The trial began in April 2. RTIs not progressing to severe LRTI. In June 2. 01. 2, based upon a prespecified interval assessment that demonstrated a lower than expected RTI rate, the follow- up period was extended to 7. RTIs. Samples were inoculated onto sheep's blood agar containing 2 .

The absence or presence of normal upper respiratory tract flora was assessed, and pathogenic organisms were isolated and identified. Susceptibility testing was performed on pathogenic bacteria using disk diffusion for azithromycin, erythromycin, clindamycin, clarithromycin, and cefoxitin (to assess for Staphylococcus aureus).
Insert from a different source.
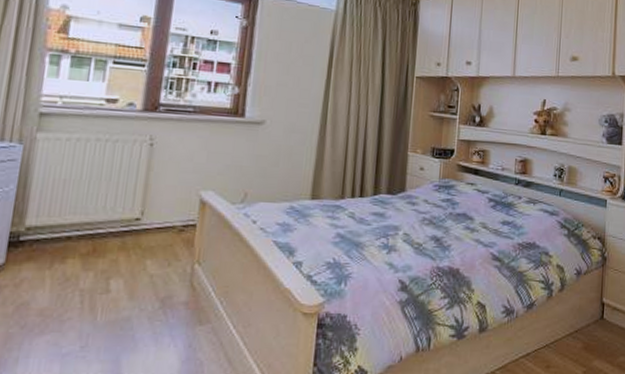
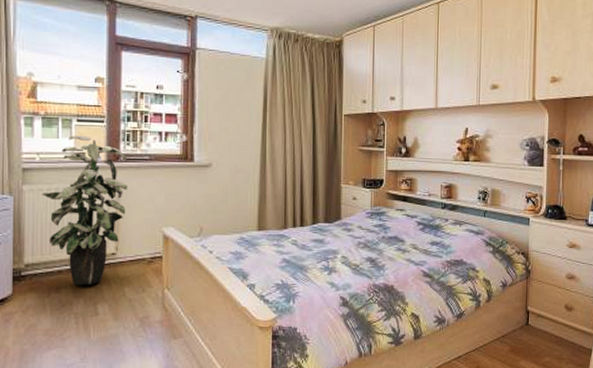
indoor plant: none [59,78,167,256] -> present [42,135,128,286]

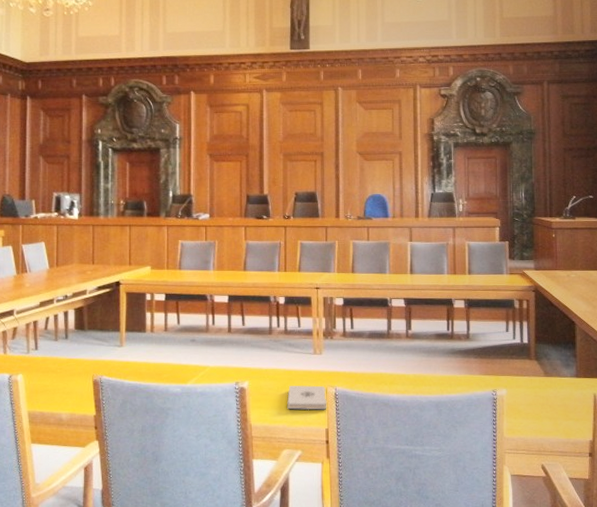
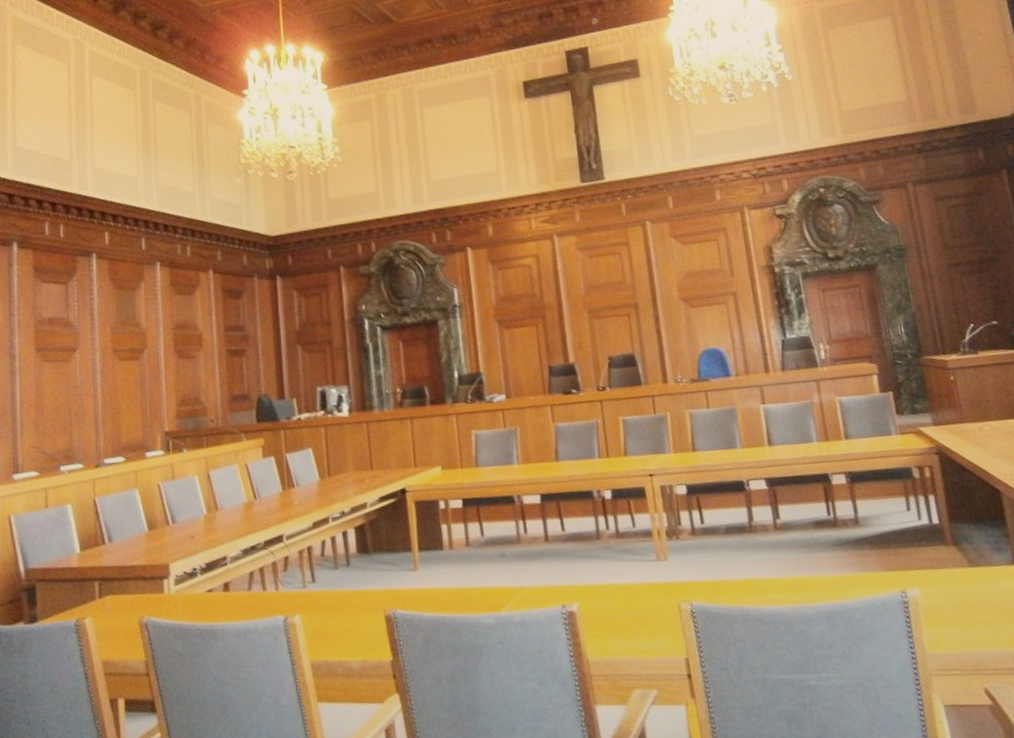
notepad: present [287,385,327,410] -> none [630,602,684,636]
Nasal secretions were collected by direct “nasal blow technique” or nasal swab at scheduled visits at randomization and during each treated RTI at home by a trained parent or guardian.

Samples were frozen for later analysis for respiratory virus detection by polymerase chain reaction–based diagnostic assays. This assay detects the following viruses: rhinovirus or enteroviruses (not distinguishable by this assay); coronaviruses; adenoviruses B, C, and E; influenza A and B; parainfluenza viruses I- IV; respiratory syncytial virus A and B; metapneumovirus; and bocavirus. Participants were genotyped for the IL- 8 rs. Hd Video 720P Mad Max: Fury Road (2015). Further details are provided in Supplement 2.

Parents or guardians were instructed to call the clinical center if any of the following levels of symptoms that represented a severe LRTI occurred: (1) having symptoms that were more than mild after 3 albuterol administrations over 1 hour, (2) requiring albuterol administrations more often than once every 4 hours, (3) requiring more than 6 albuterol treatments over a 2. If the study physician concurred that the patient was experiencing this degree of symptomatology, the primary end point was reached.